The different pelvic organ prolapse is the following.
Pelvic Support Defects (Categorized By Affected Organ (s)):
1. Cystocele (the bladder protrudes into the vagina)
A woman’s bladder ascends or falls from its regular position. With a Cystocele, you will find it extremely difficult to completely void your bladder. This affliction can potentially cause bladder infections.
Large Cystocele can actually overfill the bladder, thus you will notice urine trickling from your urethra. This leakage tends to occur when a woman is walking or having a coughing fit.
2. Urethrocele (prolapse of the urethra into the vagina)
A woman’s urethra prolapses into the vagina. A Urethrocele usually develops in conjunction with a Cystocele.
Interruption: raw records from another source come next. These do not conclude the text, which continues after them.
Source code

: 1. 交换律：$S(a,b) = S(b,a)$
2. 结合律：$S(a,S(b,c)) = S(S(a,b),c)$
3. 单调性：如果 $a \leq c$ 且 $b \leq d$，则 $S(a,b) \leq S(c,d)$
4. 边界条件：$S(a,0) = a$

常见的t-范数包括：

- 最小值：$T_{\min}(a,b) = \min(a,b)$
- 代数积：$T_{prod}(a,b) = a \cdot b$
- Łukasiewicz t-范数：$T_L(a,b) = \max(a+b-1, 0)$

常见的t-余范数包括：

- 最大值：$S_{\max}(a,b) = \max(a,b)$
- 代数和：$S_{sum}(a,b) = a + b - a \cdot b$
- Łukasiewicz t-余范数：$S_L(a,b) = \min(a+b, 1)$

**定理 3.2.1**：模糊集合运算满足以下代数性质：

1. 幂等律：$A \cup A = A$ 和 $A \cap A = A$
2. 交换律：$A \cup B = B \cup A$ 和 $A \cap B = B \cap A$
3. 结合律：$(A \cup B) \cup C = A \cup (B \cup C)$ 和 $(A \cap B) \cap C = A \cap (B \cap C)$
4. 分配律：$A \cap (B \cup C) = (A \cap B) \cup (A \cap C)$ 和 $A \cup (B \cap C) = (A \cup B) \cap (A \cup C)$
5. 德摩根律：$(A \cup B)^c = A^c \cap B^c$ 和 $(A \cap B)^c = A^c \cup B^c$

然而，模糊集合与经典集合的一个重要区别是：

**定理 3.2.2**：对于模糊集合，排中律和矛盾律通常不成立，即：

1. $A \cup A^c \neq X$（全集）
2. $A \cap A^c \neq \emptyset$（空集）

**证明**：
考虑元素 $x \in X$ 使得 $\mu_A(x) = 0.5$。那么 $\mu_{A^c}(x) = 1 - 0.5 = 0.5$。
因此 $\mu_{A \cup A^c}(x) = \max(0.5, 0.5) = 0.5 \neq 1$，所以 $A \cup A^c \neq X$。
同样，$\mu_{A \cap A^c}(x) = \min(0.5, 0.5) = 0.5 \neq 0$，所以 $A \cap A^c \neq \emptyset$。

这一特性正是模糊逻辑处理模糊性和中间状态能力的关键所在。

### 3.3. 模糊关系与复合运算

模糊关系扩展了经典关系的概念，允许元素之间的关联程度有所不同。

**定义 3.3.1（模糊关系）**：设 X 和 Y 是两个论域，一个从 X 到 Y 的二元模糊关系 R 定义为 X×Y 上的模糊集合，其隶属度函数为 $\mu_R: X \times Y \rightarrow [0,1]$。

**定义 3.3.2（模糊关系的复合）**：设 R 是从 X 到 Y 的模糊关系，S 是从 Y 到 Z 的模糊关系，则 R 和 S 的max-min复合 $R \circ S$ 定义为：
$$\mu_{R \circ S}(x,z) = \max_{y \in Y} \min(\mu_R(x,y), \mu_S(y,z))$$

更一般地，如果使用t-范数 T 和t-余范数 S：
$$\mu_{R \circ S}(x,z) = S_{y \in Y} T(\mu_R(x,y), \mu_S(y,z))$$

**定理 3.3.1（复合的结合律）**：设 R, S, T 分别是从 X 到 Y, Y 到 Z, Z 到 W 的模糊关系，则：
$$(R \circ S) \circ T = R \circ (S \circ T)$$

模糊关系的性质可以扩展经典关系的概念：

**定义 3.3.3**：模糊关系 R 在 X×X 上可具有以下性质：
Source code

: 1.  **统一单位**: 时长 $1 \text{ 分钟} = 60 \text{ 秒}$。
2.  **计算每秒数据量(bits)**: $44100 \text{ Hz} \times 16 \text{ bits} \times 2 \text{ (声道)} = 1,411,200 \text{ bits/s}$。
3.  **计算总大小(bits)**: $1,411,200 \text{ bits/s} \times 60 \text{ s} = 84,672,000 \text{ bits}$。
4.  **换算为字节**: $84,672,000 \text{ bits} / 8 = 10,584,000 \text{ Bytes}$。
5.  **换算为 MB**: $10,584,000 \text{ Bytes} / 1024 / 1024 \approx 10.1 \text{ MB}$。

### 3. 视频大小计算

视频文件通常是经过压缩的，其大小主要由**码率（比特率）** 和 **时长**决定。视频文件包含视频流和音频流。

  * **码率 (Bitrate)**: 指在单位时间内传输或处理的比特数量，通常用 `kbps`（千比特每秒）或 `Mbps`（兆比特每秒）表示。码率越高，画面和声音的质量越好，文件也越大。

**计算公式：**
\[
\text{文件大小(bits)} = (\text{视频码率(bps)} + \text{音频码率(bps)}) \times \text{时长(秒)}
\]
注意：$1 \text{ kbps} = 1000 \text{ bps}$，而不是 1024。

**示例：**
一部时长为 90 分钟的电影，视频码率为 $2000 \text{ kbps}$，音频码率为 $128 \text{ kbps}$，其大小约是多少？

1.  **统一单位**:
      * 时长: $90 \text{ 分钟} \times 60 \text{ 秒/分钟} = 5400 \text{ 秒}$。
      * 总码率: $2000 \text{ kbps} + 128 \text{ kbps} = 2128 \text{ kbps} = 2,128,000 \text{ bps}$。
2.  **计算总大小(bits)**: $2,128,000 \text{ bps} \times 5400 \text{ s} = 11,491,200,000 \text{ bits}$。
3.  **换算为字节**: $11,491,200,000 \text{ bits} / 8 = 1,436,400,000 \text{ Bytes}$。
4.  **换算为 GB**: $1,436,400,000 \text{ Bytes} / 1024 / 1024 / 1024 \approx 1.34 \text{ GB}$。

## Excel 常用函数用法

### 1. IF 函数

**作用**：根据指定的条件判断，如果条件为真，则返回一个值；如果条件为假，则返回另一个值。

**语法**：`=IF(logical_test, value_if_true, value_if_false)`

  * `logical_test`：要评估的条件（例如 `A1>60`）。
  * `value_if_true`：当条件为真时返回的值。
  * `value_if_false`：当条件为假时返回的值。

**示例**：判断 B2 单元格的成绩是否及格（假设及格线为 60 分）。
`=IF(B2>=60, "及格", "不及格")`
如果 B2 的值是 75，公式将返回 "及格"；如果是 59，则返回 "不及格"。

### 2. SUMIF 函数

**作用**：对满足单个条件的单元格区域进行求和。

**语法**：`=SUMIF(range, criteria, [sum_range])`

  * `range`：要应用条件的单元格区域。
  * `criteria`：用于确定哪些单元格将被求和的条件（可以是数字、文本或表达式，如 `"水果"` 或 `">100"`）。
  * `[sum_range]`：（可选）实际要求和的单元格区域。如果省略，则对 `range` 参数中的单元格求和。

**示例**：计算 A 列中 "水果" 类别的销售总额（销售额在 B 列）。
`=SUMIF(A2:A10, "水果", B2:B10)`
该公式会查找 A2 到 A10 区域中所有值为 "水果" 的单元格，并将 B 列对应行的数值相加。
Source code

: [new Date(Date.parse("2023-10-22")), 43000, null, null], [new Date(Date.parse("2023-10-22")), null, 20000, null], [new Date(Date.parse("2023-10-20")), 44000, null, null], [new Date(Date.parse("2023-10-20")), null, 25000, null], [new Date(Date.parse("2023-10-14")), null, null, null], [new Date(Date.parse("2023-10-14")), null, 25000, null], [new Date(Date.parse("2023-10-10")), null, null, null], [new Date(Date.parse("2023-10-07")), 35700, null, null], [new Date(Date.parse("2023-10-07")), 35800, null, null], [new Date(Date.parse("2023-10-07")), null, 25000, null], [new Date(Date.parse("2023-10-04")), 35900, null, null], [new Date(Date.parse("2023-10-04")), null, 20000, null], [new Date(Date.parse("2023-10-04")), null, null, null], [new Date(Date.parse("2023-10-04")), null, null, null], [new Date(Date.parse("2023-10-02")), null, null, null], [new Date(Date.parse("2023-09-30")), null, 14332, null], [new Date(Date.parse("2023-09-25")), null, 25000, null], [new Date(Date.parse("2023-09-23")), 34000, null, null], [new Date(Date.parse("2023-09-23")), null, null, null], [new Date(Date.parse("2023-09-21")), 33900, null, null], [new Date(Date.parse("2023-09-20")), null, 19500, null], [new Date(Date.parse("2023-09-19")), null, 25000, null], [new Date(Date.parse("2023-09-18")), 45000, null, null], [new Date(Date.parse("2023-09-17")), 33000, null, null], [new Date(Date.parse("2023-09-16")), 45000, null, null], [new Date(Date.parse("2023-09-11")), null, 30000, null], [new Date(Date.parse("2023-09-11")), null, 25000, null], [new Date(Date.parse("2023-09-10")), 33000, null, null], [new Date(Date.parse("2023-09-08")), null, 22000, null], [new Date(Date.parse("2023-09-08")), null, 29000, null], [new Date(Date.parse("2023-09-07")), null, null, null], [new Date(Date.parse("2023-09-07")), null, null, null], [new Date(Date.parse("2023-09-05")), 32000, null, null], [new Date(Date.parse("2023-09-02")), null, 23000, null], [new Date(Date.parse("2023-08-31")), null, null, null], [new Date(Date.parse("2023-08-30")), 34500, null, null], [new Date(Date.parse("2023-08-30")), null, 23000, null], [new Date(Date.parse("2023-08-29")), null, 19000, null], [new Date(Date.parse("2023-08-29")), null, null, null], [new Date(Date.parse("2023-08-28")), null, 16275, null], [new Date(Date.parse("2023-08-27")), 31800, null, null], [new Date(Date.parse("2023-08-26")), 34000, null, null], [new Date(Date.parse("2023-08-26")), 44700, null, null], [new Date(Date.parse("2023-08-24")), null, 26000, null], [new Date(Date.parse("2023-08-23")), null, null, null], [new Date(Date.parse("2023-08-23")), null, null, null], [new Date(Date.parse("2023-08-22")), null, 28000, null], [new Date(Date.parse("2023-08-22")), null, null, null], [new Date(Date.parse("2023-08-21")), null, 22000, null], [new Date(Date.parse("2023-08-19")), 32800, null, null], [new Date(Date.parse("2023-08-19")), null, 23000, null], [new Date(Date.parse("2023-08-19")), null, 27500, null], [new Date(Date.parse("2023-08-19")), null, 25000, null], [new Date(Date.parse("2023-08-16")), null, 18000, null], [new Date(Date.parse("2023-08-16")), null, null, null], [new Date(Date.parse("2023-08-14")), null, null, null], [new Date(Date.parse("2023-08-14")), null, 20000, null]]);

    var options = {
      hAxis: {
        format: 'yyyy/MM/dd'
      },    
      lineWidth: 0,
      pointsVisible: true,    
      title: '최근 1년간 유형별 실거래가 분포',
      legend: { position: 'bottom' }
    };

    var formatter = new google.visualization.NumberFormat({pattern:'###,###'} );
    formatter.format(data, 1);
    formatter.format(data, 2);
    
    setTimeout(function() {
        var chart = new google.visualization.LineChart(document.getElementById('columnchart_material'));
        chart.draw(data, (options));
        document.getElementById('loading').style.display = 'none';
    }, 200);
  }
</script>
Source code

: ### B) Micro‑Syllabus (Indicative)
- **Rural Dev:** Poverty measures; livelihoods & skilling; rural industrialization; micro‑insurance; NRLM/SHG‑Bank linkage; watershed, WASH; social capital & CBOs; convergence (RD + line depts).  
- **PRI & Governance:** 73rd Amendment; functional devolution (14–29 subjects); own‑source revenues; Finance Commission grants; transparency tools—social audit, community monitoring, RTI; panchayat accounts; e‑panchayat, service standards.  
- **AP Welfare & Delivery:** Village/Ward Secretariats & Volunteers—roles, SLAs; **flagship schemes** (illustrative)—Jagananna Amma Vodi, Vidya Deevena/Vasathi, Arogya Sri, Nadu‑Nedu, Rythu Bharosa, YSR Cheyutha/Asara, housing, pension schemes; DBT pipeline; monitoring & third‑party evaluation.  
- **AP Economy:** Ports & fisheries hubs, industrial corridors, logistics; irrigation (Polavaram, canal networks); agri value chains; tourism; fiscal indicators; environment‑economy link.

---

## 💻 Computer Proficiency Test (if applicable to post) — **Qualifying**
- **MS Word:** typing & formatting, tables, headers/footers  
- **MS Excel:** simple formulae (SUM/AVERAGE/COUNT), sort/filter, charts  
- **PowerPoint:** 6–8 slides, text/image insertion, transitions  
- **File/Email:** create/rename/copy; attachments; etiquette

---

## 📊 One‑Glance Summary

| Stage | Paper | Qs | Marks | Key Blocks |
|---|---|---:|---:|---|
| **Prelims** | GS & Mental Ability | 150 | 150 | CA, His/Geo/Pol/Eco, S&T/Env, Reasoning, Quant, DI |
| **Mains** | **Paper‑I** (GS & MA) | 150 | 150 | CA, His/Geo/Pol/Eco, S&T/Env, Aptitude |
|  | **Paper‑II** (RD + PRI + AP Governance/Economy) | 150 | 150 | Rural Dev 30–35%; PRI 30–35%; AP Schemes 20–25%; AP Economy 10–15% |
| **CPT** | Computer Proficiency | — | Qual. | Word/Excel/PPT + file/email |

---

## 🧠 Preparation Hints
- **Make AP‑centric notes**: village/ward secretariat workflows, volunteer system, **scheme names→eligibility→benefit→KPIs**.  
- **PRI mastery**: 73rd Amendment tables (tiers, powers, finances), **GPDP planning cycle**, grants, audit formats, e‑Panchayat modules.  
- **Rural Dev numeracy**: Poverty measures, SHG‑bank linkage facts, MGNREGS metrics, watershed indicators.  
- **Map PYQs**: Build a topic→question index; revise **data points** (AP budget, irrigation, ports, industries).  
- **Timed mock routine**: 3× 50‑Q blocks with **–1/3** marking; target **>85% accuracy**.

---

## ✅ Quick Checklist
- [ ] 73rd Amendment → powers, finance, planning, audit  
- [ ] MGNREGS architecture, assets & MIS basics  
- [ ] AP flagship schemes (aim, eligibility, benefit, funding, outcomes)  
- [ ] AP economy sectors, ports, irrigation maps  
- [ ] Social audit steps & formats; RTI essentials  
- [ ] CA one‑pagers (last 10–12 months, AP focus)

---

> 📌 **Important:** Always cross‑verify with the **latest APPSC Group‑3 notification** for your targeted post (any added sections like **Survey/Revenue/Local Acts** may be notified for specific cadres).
Coupled, these conditions cause involuntary urine loss.
Urine leakage incidences are more frequent and intense when abdominal pressure rises (while walking, jumping, coughing, sneezing, laughing, making sudden movements, etc.).
3. Rectocele (the rectum protrudes into the vagina)
A woman’s rectum protrudes into or out of the vagina. Rectoceles usually result from injuries sustained during the birthing process. When the rectum is weakened or projected outwards, bowel movements become more difficult and less frequent.
4. Enterocele (a part of the small intestine prolapse into the vagina)
A section of a woman’s small intestine (small bowel) bulges into the posterior vaginal wall.
5. Uterine Prolapse (uterus protrudes downward into the vagina)
A woman’s uterus falls or drastically shifts from its normal position. There are ‘severity degree classifications’ applied during Uterine Prolapse diagnostic testing.
These varying degrees are essentially based the amount of organ descent. Women may feel as if their ‘uterus is falling out’. At the same time, it is not uncommon to have a persistent ‘heavy’ or ‘full’ sensation.